Supporters of HB 2127 include the National Federation of Independent Business and the Texas Association of Builders. Backers of the bill said it will be vital to ensure more consistency for small-business owners as they try to navigate different labor laws in different cities. The existing system is unnecessarily burdensome, NFIB State Director Annie Spilman said.

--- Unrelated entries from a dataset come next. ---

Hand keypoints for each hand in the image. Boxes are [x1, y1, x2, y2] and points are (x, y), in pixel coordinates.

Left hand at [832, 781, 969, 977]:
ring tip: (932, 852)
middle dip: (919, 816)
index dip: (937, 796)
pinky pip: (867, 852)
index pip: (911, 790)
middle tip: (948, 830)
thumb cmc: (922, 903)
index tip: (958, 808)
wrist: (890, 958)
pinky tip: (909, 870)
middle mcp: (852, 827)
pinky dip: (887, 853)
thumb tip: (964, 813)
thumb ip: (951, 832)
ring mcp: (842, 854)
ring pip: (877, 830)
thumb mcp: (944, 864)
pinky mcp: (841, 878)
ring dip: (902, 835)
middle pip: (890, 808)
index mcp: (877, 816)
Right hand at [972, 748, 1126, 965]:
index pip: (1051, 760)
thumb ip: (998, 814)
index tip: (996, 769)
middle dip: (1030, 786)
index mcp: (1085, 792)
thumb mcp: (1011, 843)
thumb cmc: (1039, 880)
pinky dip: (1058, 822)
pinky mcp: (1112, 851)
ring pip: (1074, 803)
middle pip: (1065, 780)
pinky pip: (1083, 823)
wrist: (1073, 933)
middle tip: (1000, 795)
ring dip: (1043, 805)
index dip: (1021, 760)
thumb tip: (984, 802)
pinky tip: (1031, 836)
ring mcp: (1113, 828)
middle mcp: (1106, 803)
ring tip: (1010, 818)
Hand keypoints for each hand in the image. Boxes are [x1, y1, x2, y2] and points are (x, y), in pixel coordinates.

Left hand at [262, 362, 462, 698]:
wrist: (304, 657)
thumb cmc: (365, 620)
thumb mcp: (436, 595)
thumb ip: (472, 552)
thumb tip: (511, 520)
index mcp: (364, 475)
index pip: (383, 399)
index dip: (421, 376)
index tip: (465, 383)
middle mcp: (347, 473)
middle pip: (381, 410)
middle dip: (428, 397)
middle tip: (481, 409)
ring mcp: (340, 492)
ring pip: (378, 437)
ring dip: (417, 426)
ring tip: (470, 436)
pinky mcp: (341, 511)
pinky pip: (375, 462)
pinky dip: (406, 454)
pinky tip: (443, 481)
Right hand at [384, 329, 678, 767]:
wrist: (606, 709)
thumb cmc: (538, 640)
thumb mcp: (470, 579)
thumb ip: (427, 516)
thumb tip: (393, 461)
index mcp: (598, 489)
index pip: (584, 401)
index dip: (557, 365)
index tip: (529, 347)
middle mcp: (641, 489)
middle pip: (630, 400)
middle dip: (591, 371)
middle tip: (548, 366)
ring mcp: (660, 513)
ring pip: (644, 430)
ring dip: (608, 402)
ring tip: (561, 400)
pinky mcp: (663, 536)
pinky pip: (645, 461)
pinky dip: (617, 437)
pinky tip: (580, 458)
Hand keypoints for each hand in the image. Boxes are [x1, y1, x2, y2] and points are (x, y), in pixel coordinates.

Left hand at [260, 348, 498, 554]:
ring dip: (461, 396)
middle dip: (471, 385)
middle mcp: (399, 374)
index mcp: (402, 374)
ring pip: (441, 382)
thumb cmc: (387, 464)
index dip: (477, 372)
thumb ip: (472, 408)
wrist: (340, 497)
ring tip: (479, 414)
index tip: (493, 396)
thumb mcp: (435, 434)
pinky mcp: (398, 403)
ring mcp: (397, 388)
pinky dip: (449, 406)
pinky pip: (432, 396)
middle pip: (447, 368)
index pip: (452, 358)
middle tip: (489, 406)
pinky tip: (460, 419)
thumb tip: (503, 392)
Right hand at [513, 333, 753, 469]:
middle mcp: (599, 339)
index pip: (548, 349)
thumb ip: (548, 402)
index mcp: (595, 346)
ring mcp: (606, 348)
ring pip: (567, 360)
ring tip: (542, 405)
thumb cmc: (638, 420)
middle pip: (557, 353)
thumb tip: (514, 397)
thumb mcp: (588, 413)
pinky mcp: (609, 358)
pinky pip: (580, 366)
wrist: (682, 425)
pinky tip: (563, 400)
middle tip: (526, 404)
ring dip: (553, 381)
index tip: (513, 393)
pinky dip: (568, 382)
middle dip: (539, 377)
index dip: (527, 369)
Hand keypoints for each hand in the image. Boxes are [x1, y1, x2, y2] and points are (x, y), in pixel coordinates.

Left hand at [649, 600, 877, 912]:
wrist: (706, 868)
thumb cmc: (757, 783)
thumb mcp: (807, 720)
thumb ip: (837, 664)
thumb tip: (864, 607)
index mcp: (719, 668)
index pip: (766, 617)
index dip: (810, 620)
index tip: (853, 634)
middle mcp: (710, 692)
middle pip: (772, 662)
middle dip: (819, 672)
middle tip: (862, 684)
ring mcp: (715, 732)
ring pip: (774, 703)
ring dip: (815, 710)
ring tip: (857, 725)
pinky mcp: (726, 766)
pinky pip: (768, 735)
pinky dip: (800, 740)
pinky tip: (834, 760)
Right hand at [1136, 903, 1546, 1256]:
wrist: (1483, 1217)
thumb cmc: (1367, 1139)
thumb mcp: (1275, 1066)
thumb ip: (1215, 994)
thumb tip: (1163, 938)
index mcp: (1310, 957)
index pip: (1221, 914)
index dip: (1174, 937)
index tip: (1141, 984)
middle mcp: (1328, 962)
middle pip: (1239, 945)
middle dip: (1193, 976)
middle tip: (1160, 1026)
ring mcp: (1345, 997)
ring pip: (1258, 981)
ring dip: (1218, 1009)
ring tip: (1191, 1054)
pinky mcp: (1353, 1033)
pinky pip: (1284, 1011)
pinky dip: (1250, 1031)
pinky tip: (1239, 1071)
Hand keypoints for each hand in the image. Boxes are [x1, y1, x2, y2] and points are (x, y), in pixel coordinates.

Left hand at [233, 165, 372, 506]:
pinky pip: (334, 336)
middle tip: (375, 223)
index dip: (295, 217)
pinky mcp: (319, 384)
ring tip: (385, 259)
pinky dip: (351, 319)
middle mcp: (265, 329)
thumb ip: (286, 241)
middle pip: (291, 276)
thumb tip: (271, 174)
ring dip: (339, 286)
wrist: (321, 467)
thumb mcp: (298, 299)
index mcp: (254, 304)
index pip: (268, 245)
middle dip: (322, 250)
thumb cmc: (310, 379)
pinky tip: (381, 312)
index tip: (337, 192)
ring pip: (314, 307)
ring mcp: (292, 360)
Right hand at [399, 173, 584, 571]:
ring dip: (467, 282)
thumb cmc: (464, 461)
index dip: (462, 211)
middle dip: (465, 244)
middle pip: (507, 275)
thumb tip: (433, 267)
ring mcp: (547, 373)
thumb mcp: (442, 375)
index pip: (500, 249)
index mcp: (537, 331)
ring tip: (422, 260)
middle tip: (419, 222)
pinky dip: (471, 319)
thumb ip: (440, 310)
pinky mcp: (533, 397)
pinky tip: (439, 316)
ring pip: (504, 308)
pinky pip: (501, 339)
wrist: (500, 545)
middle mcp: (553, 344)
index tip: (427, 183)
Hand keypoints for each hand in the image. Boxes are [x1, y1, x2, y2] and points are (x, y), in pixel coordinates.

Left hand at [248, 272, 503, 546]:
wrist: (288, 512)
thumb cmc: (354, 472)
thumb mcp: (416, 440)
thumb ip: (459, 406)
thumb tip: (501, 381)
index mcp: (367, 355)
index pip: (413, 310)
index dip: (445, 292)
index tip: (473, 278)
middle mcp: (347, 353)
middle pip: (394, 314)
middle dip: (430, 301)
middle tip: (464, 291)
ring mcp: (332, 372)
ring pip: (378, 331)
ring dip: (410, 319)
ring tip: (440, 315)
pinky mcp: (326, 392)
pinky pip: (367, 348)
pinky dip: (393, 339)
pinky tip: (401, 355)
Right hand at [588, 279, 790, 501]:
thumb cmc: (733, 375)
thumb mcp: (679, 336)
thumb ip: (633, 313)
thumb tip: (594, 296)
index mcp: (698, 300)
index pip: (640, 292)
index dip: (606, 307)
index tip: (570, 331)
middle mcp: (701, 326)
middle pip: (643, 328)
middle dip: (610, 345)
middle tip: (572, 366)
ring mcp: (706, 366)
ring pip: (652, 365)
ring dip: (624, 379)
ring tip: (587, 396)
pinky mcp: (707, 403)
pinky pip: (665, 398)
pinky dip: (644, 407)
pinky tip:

"Uncertainty has been a hallmark of this economic environment," Spilman said in a June 13 statement after the bill was signed by Gov. Greg Abbott. "The Texas Regulatory Consistency Act provides immediate relief from the patchwork of regulations that threatens our job creators and our state’s vibrant economy."

A closer look

Houston officials referenced several ordinances that would be nixed under HB 2127, including its Pay Or Play Program, which requires contractors who work with the city to either provide health care benefits to their employees or contribute to a fund to help uninsured employees. Ordinances in Austin and Dallas that mandate water breaks for people who work outside would also be preempted.

What else?

For laws that are lost at the city level, the only course of action to have them reinstated would be for city officials and residents to lobby state lawmakers to pass versions of the law in future legislative sessions, which take place every two years.

What they're saying

"The Texas Constitution expressly champions the local control and innovation that has been key to the tremendous economic dynamism in cities like Houston," Houston Mayor Sylvester Turner said in a July 3 statement. "HB 2127 reverses over 100 years of Texas constitutional law without amending the Constitution. Because Texas has long had the means to preempt local laws that conflict with state law, HB 2127 is unnecessary, dismantling the ability to govern at the level closest to the people and therefore punishing all Texas residents."